**Task to complete**
Reproduce exactly the line containing "ring pip: (347, 302)" and every line after it, through the last line of the records below; add nothing.

<<<<

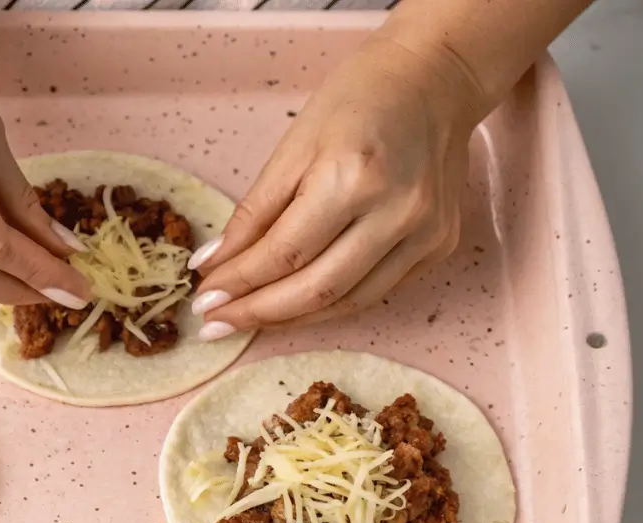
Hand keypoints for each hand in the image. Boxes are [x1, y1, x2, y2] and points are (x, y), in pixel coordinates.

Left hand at [188, 37, 476, 339]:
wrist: (434, 79)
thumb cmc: (357, 100)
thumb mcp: (292, 147)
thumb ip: (253, 213)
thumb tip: (214, 264)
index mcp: (352, 179)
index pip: (284, 253)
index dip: (239, 284)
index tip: (203, 300)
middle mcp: (396, 213)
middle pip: (316, 289)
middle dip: (258, 313)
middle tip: (215, 324)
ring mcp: (425, 234)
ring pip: (347, 302)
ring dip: (291, 318)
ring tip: (246, 320)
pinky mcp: (439, 246)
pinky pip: (375, 291)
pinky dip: (330, 304)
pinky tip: (294, 307)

>>>>

**Output for this exercise**
ring pip: (347, 302)
ring dip: (291, 318)
ring tip: (246, 320)
pinky mcp: (439, 246)
pinky pip: (375, 291)
pinky dip: (330, 304)
pinky tip: (294, 307)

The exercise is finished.